Selected Management Recommendations:
Table 1, #3: We suggest against requiring failure of conventional therapy before initiation of advanced therapy for the management of CD
Table 1, #13: We recommend combination therapy of intravenous infliximab with immunomodulators (thiopurines) as compared with treatment with either immunomodulators alone or intravenous infliximab alone in patients with CD who are naive to those agents
Table 1, #33: In patients with high-risk CD, we recommend anti-TNF therapy to prevent postoperative endoscopic recurrence
Key Concepts:
Table 2, #9: Symptoms of CD do not correlate well with the presence of active inflammation and therefore should not be the sole guide for therapy. Objective evaluation by endoscopic or cross-sectional imaging should be undertaken periodically to avoid errors of under- or over-treatment.
Table 2, #14: The 10-year cumulative risk of major abdominal surgery in CD is 40%–55%, although recent studies performed in the biologic era suggest that the 10-year risk may have decreased to 30%. The 10-year risk of a second resection after the first is 35%, although again more recent studies suggest that this may have dropped to closer to 30%.

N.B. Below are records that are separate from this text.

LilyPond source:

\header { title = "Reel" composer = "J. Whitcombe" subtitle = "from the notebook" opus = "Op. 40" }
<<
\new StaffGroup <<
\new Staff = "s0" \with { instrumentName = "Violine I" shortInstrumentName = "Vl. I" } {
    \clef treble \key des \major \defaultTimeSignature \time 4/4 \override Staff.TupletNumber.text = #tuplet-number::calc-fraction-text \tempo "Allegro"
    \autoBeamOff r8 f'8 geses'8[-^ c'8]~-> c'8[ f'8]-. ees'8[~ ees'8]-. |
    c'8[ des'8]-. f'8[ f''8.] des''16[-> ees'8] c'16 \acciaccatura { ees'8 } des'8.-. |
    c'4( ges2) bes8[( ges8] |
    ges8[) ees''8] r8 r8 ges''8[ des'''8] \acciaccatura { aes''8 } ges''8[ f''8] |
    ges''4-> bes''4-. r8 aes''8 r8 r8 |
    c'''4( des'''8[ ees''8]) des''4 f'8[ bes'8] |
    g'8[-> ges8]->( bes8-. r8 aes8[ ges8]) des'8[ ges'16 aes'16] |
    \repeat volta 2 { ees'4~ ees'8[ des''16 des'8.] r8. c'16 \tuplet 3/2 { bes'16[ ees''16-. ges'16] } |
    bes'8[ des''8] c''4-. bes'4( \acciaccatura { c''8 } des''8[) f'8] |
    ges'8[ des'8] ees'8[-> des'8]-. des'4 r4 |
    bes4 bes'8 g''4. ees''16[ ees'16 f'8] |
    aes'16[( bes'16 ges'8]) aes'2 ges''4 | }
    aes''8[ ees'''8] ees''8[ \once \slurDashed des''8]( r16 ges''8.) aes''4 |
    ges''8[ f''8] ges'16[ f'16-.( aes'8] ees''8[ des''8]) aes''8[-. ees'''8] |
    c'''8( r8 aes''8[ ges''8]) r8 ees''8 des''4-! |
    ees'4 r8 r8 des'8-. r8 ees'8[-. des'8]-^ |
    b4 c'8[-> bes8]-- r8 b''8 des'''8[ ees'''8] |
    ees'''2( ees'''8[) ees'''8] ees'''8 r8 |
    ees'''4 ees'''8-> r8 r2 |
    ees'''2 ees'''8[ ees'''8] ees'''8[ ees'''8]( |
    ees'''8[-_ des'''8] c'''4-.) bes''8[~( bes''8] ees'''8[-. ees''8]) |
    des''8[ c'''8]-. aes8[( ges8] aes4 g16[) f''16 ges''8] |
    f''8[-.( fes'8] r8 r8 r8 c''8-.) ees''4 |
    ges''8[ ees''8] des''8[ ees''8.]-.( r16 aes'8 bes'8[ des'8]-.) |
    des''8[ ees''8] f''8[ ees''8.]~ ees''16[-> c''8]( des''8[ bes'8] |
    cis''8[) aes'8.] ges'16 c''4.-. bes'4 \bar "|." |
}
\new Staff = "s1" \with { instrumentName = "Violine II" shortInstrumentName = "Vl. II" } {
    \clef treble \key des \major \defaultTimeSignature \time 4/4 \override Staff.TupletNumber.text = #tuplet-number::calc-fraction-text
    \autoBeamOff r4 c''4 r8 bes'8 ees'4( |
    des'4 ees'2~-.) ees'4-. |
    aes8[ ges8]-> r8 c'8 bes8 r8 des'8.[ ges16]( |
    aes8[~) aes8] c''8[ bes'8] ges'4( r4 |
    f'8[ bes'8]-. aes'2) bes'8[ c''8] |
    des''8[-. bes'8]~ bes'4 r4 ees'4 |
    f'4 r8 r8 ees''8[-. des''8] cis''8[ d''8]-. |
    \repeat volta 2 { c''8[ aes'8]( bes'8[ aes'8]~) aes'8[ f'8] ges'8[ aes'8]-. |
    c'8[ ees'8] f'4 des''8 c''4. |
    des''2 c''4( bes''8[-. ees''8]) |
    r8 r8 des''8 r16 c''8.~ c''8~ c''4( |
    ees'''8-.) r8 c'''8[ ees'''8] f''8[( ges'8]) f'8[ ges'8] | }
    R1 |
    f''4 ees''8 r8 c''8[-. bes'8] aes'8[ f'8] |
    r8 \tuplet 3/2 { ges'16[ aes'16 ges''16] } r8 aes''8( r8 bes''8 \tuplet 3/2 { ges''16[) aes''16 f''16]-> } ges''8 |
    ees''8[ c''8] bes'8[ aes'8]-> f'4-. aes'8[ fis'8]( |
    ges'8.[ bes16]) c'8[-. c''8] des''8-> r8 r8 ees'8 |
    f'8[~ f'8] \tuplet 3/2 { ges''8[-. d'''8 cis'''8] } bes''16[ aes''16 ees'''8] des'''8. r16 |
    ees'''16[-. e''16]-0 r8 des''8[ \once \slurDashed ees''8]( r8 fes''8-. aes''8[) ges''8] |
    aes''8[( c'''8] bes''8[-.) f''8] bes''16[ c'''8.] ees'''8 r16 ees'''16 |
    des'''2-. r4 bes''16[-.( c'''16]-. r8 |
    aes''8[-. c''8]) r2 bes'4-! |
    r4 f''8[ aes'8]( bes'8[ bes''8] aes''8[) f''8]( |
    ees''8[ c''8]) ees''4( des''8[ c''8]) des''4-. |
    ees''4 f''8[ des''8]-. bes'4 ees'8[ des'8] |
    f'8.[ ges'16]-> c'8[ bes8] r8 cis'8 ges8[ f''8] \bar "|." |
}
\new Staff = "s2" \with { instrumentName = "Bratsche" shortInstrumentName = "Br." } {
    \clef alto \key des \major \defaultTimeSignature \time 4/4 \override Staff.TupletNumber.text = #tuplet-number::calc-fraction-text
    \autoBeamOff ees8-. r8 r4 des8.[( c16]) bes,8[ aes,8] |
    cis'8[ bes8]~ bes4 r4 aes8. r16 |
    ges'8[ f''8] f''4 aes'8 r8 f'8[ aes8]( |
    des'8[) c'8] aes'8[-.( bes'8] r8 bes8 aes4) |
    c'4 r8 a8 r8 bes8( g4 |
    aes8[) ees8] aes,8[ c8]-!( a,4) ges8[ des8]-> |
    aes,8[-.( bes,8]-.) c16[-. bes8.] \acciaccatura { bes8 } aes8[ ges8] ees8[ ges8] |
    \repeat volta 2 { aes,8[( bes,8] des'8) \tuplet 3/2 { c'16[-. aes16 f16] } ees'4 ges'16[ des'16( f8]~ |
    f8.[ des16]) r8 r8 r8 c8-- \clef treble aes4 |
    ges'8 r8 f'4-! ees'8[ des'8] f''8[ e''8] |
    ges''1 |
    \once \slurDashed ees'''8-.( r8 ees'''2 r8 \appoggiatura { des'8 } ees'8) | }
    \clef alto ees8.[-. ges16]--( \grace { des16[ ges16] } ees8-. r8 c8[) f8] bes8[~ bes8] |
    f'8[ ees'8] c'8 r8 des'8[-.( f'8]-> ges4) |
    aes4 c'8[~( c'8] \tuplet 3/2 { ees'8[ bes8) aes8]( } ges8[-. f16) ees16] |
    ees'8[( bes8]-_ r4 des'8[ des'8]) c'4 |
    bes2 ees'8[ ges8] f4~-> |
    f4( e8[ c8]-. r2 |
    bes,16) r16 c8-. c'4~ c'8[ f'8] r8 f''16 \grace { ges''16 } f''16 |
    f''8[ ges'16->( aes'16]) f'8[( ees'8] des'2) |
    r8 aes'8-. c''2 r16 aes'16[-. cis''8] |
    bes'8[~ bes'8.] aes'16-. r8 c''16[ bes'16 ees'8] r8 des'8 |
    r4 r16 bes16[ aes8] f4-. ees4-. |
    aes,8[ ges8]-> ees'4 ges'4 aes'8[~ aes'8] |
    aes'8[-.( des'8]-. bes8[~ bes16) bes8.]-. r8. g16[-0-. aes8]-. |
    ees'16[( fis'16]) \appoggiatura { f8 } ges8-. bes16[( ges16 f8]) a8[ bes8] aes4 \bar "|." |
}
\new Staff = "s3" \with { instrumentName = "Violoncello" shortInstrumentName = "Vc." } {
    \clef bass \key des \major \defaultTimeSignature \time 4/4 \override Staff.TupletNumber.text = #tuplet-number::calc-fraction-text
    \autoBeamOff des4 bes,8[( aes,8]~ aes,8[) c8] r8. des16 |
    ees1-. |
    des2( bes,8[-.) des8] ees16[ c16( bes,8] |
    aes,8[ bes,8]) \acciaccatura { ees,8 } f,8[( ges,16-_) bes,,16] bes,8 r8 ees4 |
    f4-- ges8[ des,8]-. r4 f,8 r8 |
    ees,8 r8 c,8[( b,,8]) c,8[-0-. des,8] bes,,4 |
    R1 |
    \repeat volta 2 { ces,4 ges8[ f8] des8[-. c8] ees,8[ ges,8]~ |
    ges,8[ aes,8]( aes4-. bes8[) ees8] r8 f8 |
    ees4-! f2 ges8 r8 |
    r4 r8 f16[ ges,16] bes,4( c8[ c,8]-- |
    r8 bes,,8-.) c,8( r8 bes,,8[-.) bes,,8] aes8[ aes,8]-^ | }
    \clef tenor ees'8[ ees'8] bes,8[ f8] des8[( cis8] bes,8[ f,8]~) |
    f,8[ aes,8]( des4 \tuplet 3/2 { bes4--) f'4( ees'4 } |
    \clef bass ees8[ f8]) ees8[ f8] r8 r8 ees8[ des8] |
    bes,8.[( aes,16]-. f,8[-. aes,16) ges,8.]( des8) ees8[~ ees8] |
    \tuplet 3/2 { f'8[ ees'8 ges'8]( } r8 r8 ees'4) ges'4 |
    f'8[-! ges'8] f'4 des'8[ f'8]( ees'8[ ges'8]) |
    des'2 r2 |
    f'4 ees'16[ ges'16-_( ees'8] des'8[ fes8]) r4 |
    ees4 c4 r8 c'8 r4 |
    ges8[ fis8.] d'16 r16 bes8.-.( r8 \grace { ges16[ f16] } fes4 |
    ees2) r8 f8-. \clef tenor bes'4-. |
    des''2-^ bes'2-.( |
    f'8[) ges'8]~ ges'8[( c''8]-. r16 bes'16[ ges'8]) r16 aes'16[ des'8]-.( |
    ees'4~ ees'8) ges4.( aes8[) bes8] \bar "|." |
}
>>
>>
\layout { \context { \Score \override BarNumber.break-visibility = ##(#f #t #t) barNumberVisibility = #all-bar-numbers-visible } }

Table 2, #15: In CD, the 5-year rate of symptomatic postoperative recurrence is ∼50%.
Table 2, #29: Small bowel imaging should be performed as part of the initial diagnostic workup for patients with suspected CD.
Table 2, #31: Because of the absence of radiation exposure, magnetic resonance enterography should be used preferentially in young patients (younger than 35 years) and in patients in whom it is likely that serial exams will need to be performed.
Table 2, #38: Mucosal healing as determined by endoscopy is a goal of therapy. Scoring systems are available to measure the endoscopic disease activity and may be used to monitor response to therapy.
Table 2, #41: Antibiotics are not an effective treatment for luminal inflammatory CD and should not be used as a primary therapy.
My take: Given the rapid changes in available therapies, it would be optimal to make these collaborative guidelines (AGA, ACG, NASPGHAN) available online with frequent updates (similar to HCVguidelines.org).